考虑 3 面，把 \(\prod k\) 扔到指数位置，有：

\[\large \prod_{i=1}^{a}\prod_{j=1}^{b}\prod_{k=1}^{c} i^{i\times j\times k} = \prod_{i=1}^{a}\prod_{j=1}^{b}i^{\left(i\times j\times \sum\limits_{k = 1}^{c} k\right)} \]

再把 \(\prod j\) 也扔到指数位置，引入 \(\operatorname{sum}(n) = \sum_{i=1}^{n} i = \frac{n(n+1)}{2}\)，原式等于：

\[\left(\prod_{i=1}^{a}i^i\right)^{\operatorname{sum}(b)\times \operatorname{sum}(c)} \]

预处理 \(i^i\) 的前缀积，复杂度 \(O(n\log n)\)。
指数可以 \(O(1)\) 算出，然后快速幂，单次时间复杂度 \(O(\log n)\)。

根据费马小定理，指数需要对 \(p - 1\) 取模。
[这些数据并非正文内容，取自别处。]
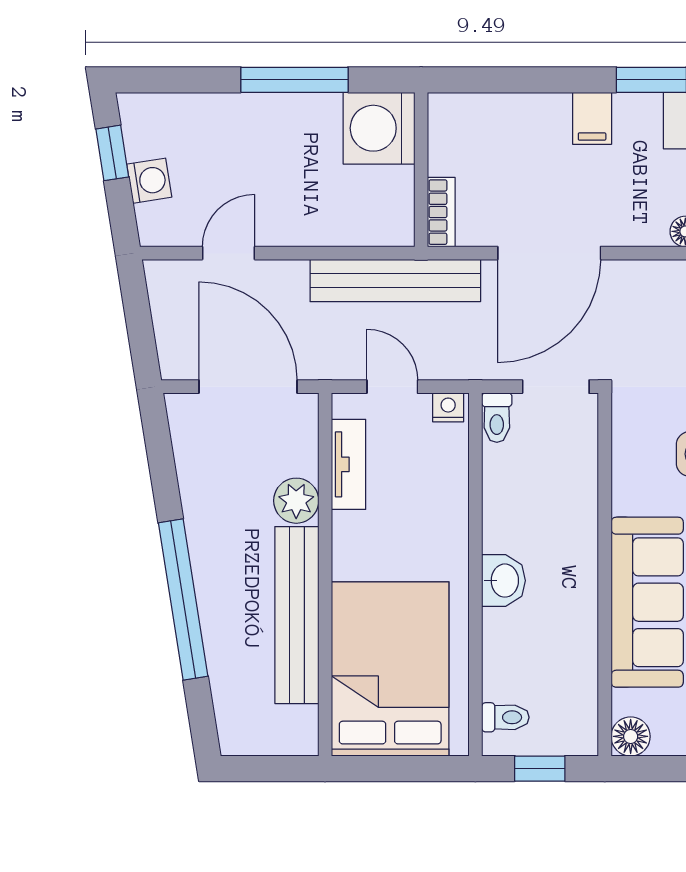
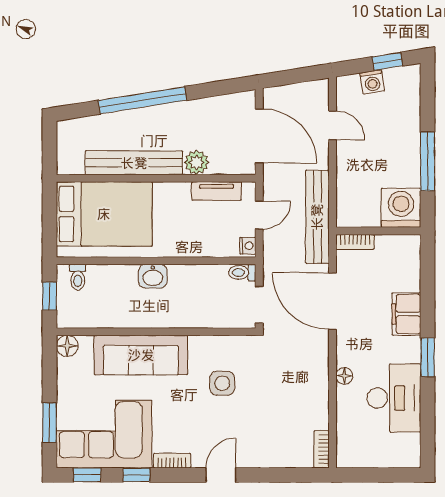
filing cabinet: (592, 118) -> (406, 314), width x2.00
door: (248, 387) -> (259, 136), hinge flipped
注意 \(p-1\) 不是质数，计算 \(\operatorname{sum}\) 时不能用逆元，但乘不爆 LL，直接算就行。

---

再考虑 4 面，发现 \(k\) 与 \(\gcd\) 无关，则同样把 \(\prod k\) 扔到指数位置，则有：

\[\large \begin{aligned} &\prod_{i=1}^{a}\prod_{j=1}^{b}\prod_{k=1}^{c} \gcd(i,j)^{i\times j\times k}\\ =& \left(\prod_{i=1}^a\prod_{j=1}^b\gcd(i,j)^{i\times j}\right)^{\operatorname{sum}(c)} \end{aligned}\]

套路地枚举 \(\gcd\)，原式等于：

\[\large \left(\prod_{d=1}d^{\left(\sum\limits_{i=1}^a \sum\limits_{j=1}^b i\times j[\gcd(i,j)=d]\right)}\right)^{\operatorname{sum}(c)} \]

大力化简指数，有：

\[\large \begin{aligned} &\sum\limits_{i=1}^a \sum\limits_{j=1}^b i\times j[\gcd(i,j)=d]\\ =& d^2 \sum\limits_{i=1}^{\left\lfloor\frac{a}{d}\right\rfloor} \sum\limits_{j=1}^{\left\lfloor\frac{b}{d}\right\rfloor} i\times j[\gcd(i,j)=1\\ =& d^2 \sum\limits_{i=1}^{\left\lfloor\frac{a}{d}\right\rfloor} i \sum\limits_{j=1}^{\left\lfloor\frac{b}{d}\right\rfloor} j\sum\limits_{t|\gcd(i,j)}\mu(t)\\ =& d^2 \sum\limits_{i=1}^{\left\lfloor\frac{a}{d}\right\rfloor} i \sum\limits_{j=1}^{\left\lfloor\frac{b}{d}\right\rfloor} j\sum\limits_{k|\gcd(i,j)}\mu(k)\\ =& d^2 \sum\limits_{k=1}\mu(k)\sum\limits_{i=1}^{\left\lfloor\frac{a}{d}\right\rfloor} i[k|i] \sum\limits_{j=1}^{\left\lfloor\frac{b}{d}\right\rfloor} j[k|j]\\ =& d^2 \sum\limits_{k=1}k^2\mu(k)\sum\limits_{i=1}^{\left\lfloor\frac{a}{kd}\right\rfloor} i\sum\limits_{j=1}^{\left\lfloor\frac{b}{kd}\right\rfloor} j\\ =& d^2\sum\limits_{k=1}k^2\mu(k)\operatorname{sum}{\left(\left\lfloor\frac{a}{kd}\right\rfloor\right)} \operatorname{sum}{\left(\left\lfloor\frac{b}{kd}\right\rfloor\right)}\\ \end{aligned}\]

指数化不动了，代回原式，原式等于：

\[\large \left(\prod_{d=1}d^{\left(d^2\sum\limits_{k=1}k^2\mu(k)\operatorname{sum}{\left(\left\lfloor\frac{a}{kd}\right\rfloor\right)} \operatorname{sum}{\left(\left\lfloor\frac{b}{kd}\right\rfloor\right)}\right)}\right)^{\operatorname{sum}(c)} \]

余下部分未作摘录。